Document text.
+ + +

If one is looking for unqualified and substantial successes, there is little the Modi government can boast about. Yet this is not to say that there have been no successes – rather, India’s track record in translating words into deeds has been poor throughout its history and it would be foolhardy to bet on noises in the pipeline too soon.

The achievements of the Modi government are also weighed down by the burden of public expectations – the Indian media has published report cards on the government’s performance after its first 100 days in office, at the six month mark, the one year mark, and now at the end of the second year in office. No other administration has ever faced such close scrutiny. Furthermore, the gargantuan scale of what needs to be done to bring the country in line with the ambitions of the younger generation dwarfs into insignificance any accomplishment of the National Democratic Alliance.

The general tenor on Modi’s India has been positive. The optimism in the international mood can be gauged from the increase in the flow of foreign investments into India; Japan has made substantial investments in infrastructure, the most visible project being the high speed rail project connecting Bombay to Amdavad. Similarly, France is playing an active role in developing smart cities in India as more and more of the country urbanises over the next few decades. Saudi Arabia and the United Arab Emirates have also expressed interest in India’s road, maritime, and riverine infrastructure. All this is in line with expectations that Modi would focus on rebuilding India’s economy and developing the infrastructure needed for it to emerge as a regional power.

+ + +

Data block.
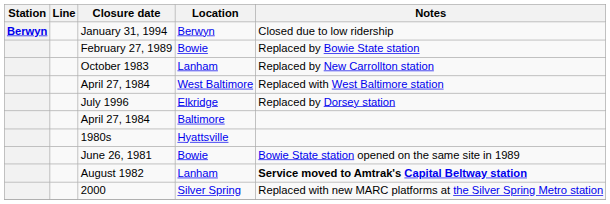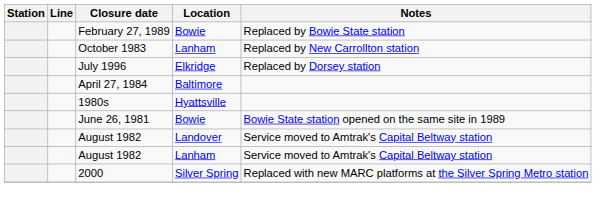- row: Berwyn | January 31, 1994 | Berwyn | Closed due to low ridership
- row: April 27, 1984 | West Baltimore | Replaced with West Baltimore station
+ row: August 1982 | Landover | Service moved to Amtrak's Capital Beltway station
August 1982 / Lanham | Notes: bold -> normal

+ + +

Parts of the exercise.
1. Could you reproduce the portion of the passage on the Modi government that opens with the words containing "If one is looking" and closes with "pipeline too soon."?
2. Could you take the passage on the Modi government further, picking up after its final sentence?

Answer list.
1.
If one is looking for unqualified and substantial successes, there is little the Modi government can boast about. Yet this is not to say that there have been no successes – rather, India’s track record in translating words into deeds has been poor throughout its history and it would be foolhardy to bet on noises in the pipeline too soon.

2.
The past two years have also seen India take a greater interest in its backyard, Central and West Asia. Counter-terrorism and energy topped the agenda but Delhi’s pockets are not deep enough to spur breakneck development on visible markers of progress such as gas pipelines. India is also one of the largest investors in African countries. While previous administrations have also sought similar goals, the Modi government has brought an energy to the negotiations that leaves many observers cautiously optimistic of movement.

Frequent visits to the country by US defence officials also indicates the initial flowering of a mature security relationship that will have consequences for the entire greater Indian Ocean region. The US-India relationship that had been reincarnated by the George W Bush White House and stagnated since received new impetus once Modi took office. The Defence Technology and Trade Initiative has moved forward as Washington has been keen to help India build better aircraft carriers and talks have been going on to manufacture the M777 ultralight-weight howitzer in India under the Make-in-India scheme. Recently, there has even been talk of Boeing establishing a manufacturing line for its F-16s and F-18s in India and offering the F-35 to Delhi.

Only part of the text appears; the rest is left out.